╭──

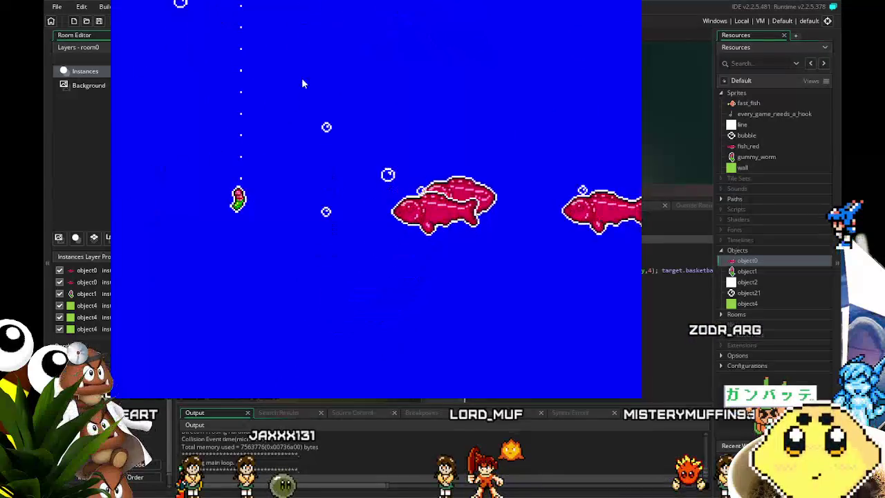
{"action": "key", "text": "Escape"}
- Revert the Step edit and make the Create rolls set facing=1 leftward, facing=0 rightward
{"action": "left_click", "coordinate": [568, 309]}
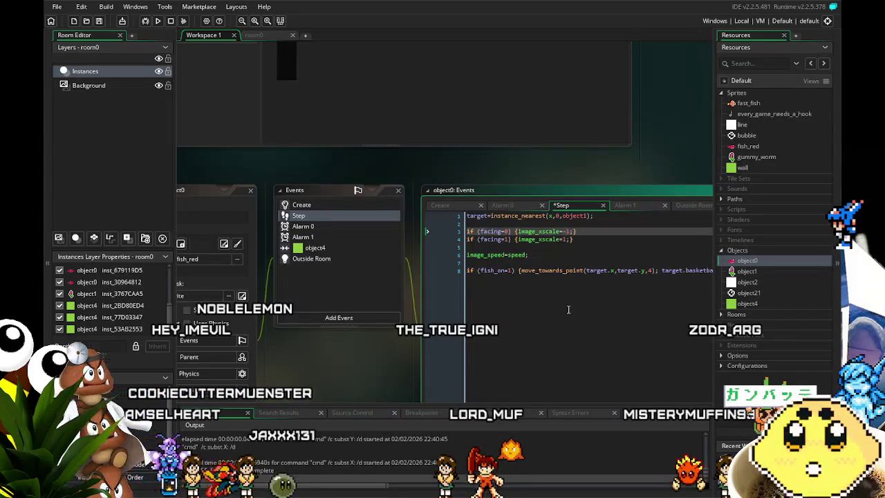
{"action": "left_click", "coordinate": [565, 271]}
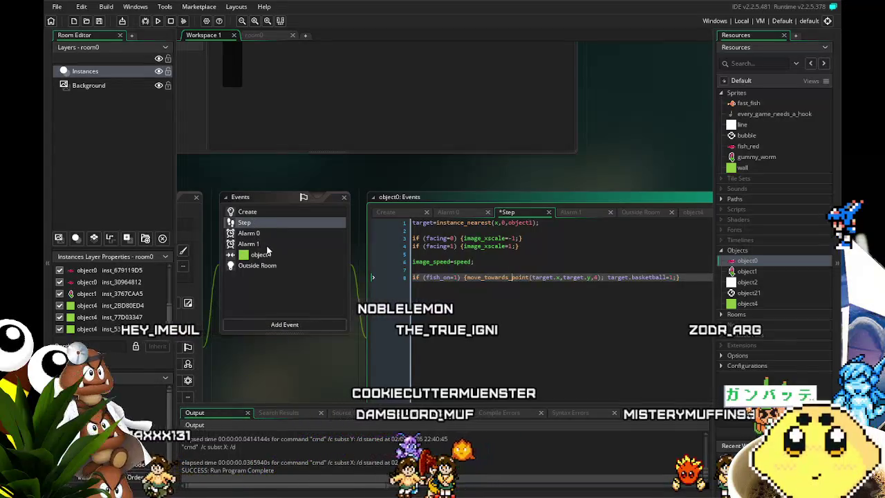
{"action": "left_click", "coordinate": [258, 213]}
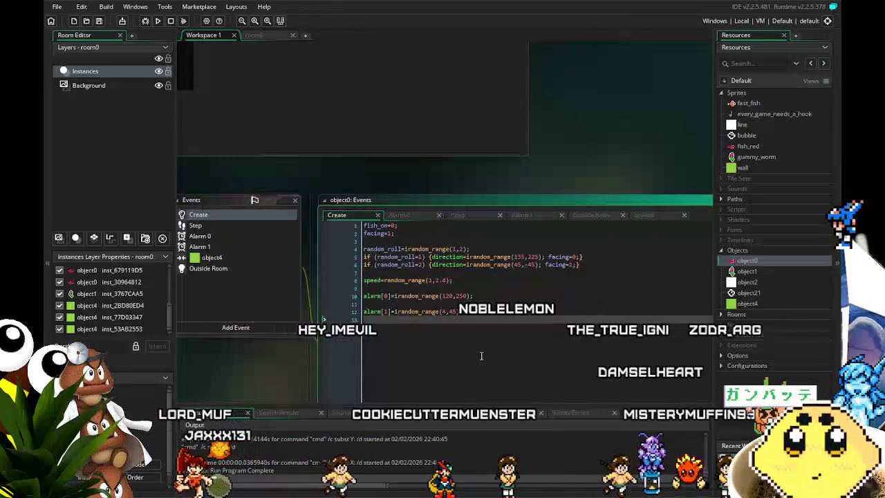
{"action": "left_click", "coordinate": [577, 257]}
{"action": "key", "text": "BackSpace"}
{"action": "type", "text": "1"}
{"action": "key", "text": "Down"}
{"action": "key", "text": "BackSpace"}
{"action": "type", "text": "0"}
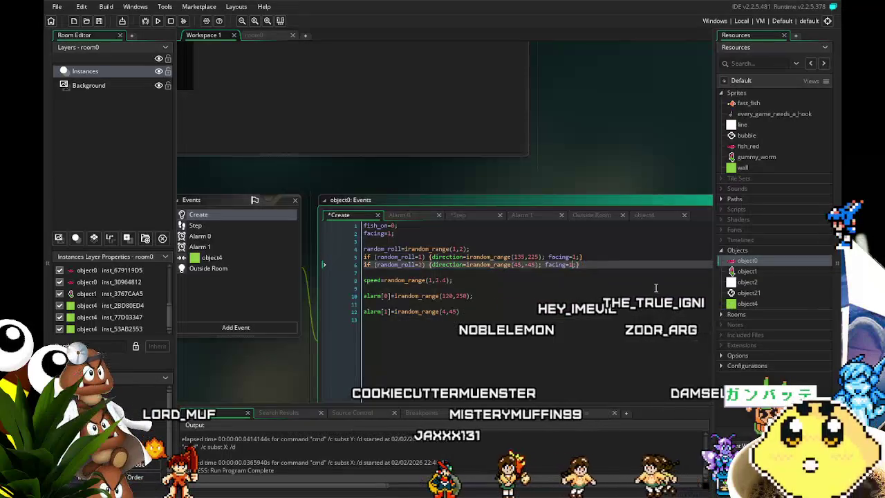
- Review the Alarm 1, Alarm 0 and Step code, then select Create's roll lines 4–6 to copy
{"action": "left_click", "coordinate": [200, 247]}
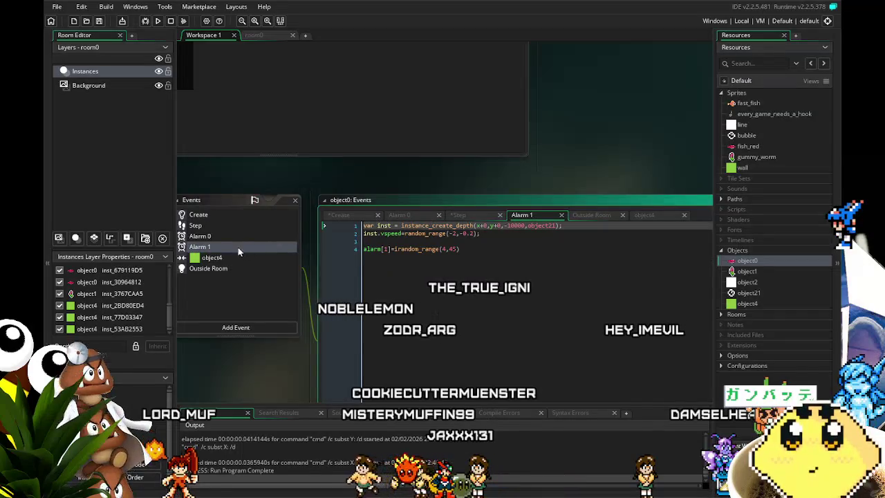
{"action": "left_click", "coordinate": [200, 236]}
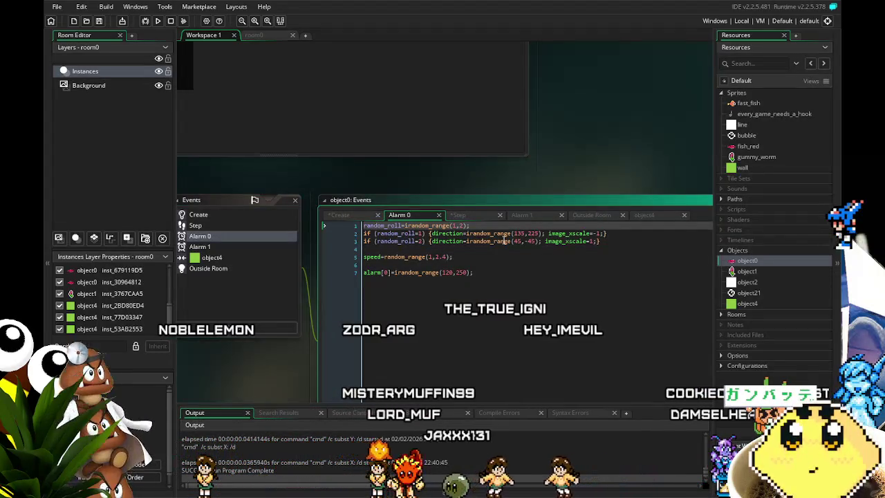
{"action": "left_click", "coordinate": [209, 226]}
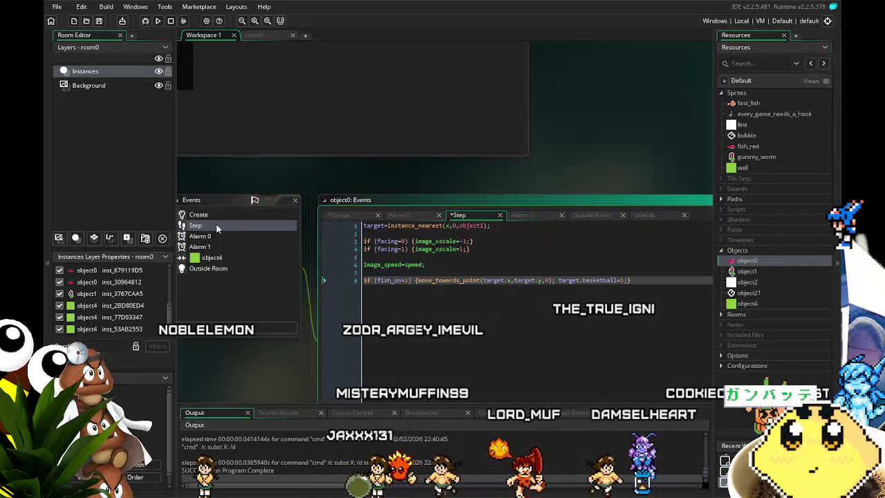
{"action": "left_click", "coordinate": [216, 233]}
{"action": "left_click", "coordinate": [210, 219]}
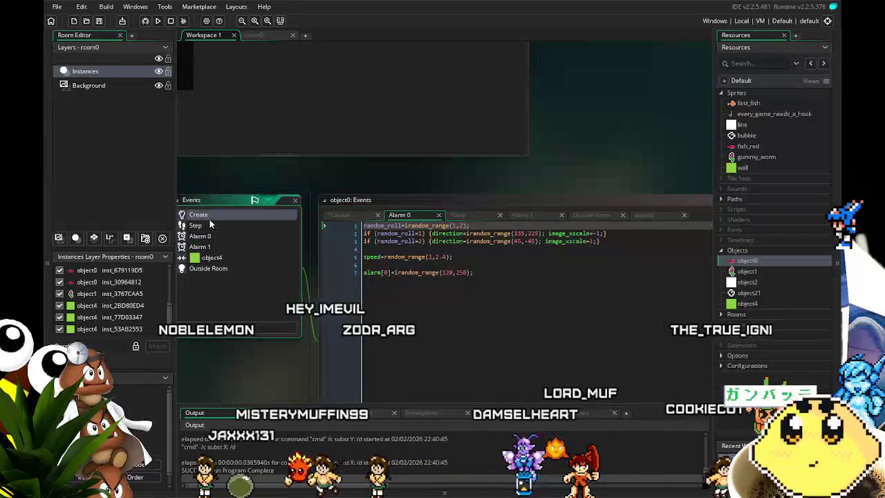
{"action": "mouse_move", "coordinate": [611, 268]}
{"action": "left_mouse_down"}
{"action": "mouse_move", "coordinate": [314, 259]}
{"action": "mouse_move", "coordinate": [304, 247]}
{"action": "left_mouse_up"}
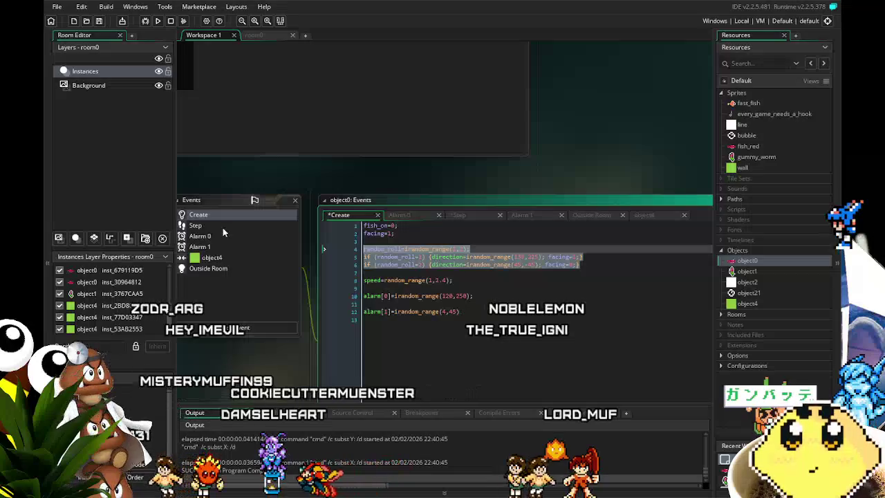
{"action": "left_click", "coordinate": [206, 237]}
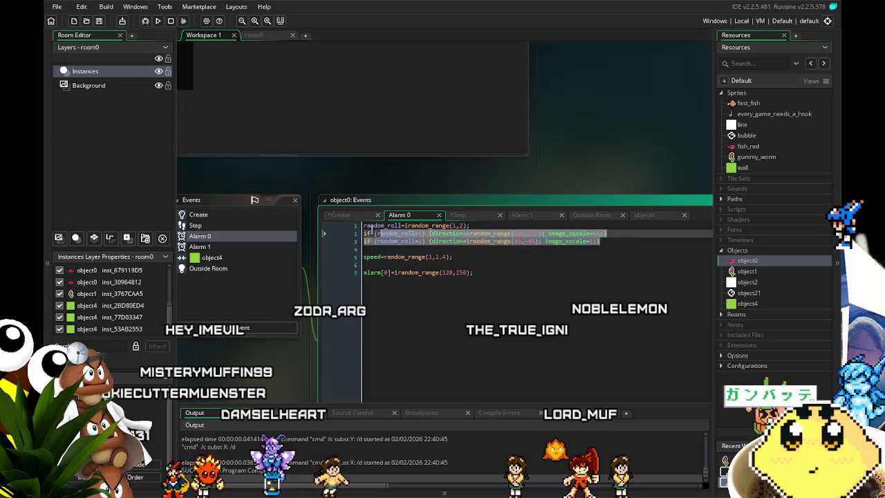
- Paste the facing-based roll lines into Alarm 0, remove the blank line, and save
{"action": "type", "text": "random_roll=irandom_range(1,2); if (random_roll=1) {direction=irandom_range(135,225); facing=1;} if (random_roll=2) {direction=irandom_range(45,-45); facing=0;}"}
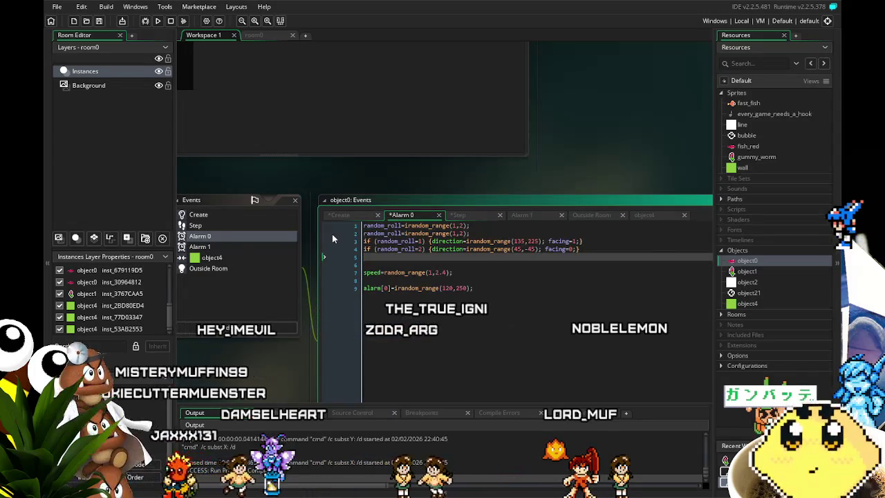
{"action": "key", "text": "ctrl+z"}
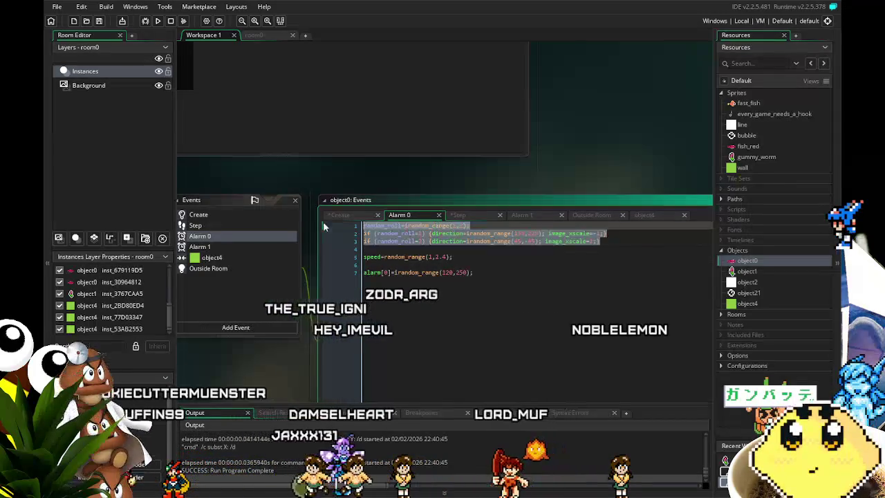
{"action": "type", "text": "random_roll=irandom_range(1,2); if (random_roll=1) {direction=irandom_range(135,225); facing=1;} if (random_roll=2) {direction=irandom_range(45,-45); facing=0;}"}
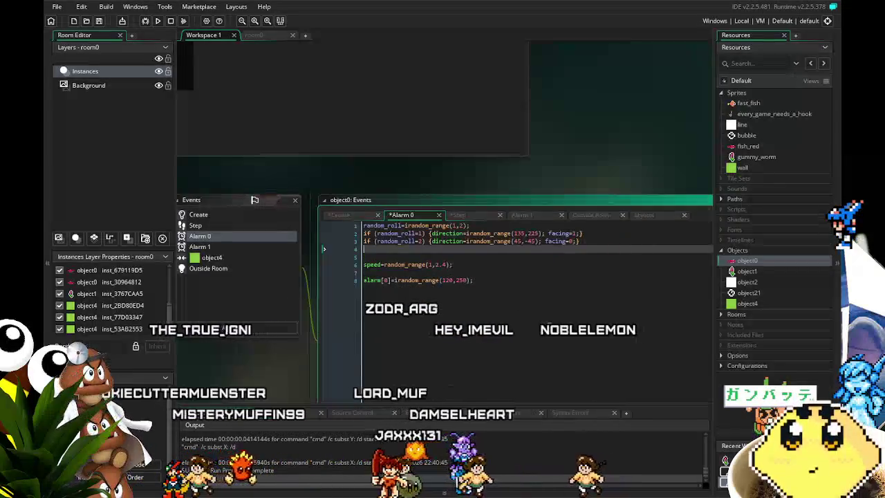
{"action": "key", "text": "Delete"}
{"action": "left_click", "coordinate": [474, 272]}
{"action": "key", "text": "ctrl+s"}
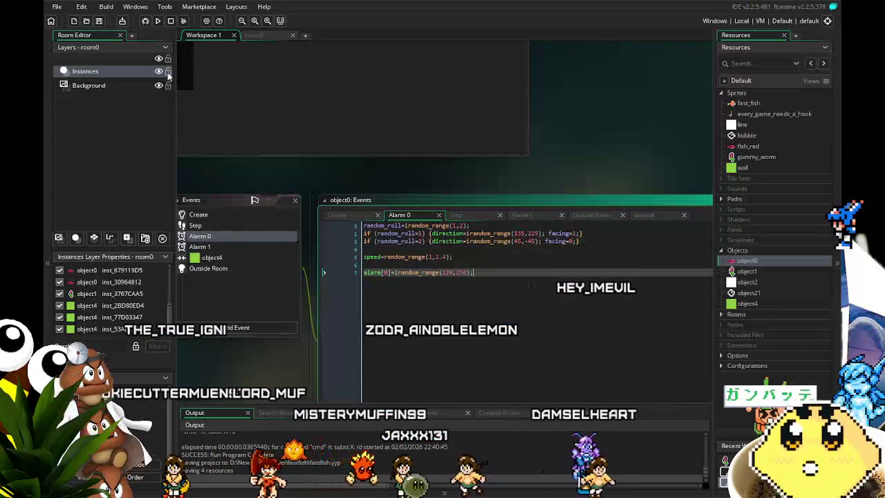
{"action": "left_click", "coordinate": [219, 257]}
{"action": "left_click_drag", "start_coordinate": [387, 252], "coordinate": [342, 251]}
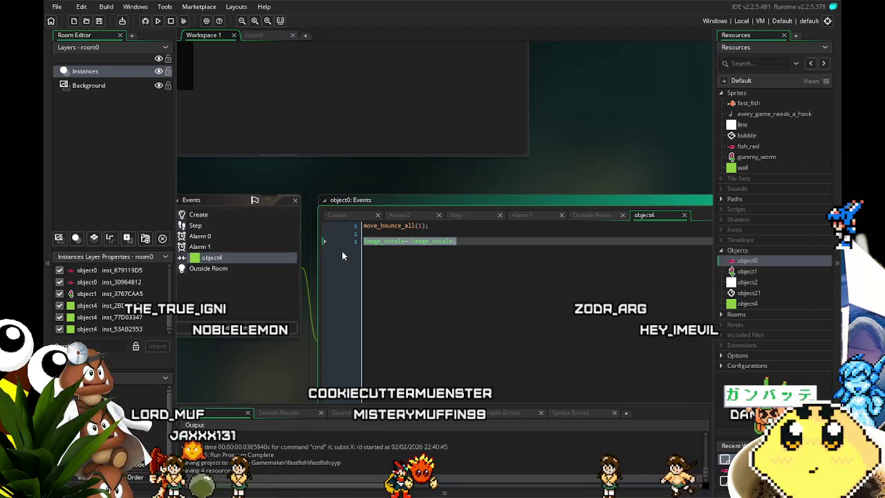
- Replace the flip line with 'if (facing=0) {facing=1; x=x+4;}'
{"action": "type", "text": "if (facing"}
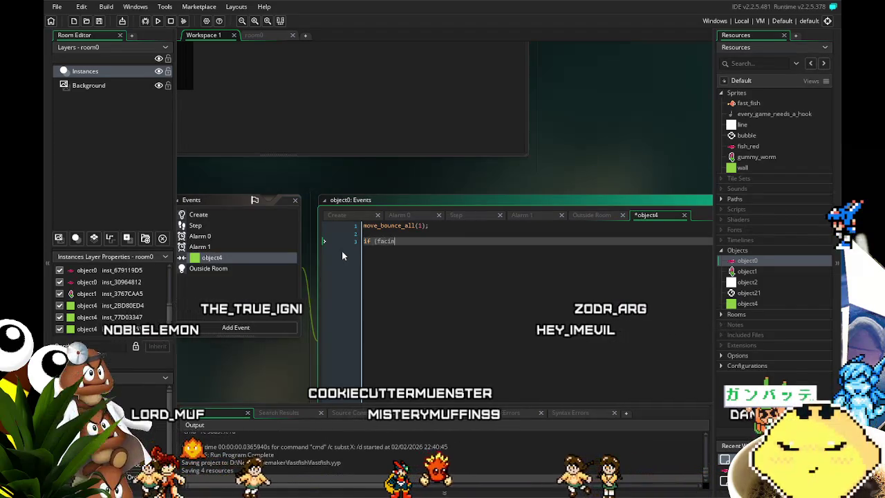
{"action": "type", "text": "=0) {"}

╰──

**PROBLEM:**
Return exactly the lines from the one containing "- Replace the" through the end of the records, leaving out every picture.

**EXERCISE RESPONSE:**
- Replace the flip line with 'if (facing=0) {facing=1; x=x+4;}'
{"action": "type", "text": "if (facing"}
{"action": "type", "text": "=0) {"}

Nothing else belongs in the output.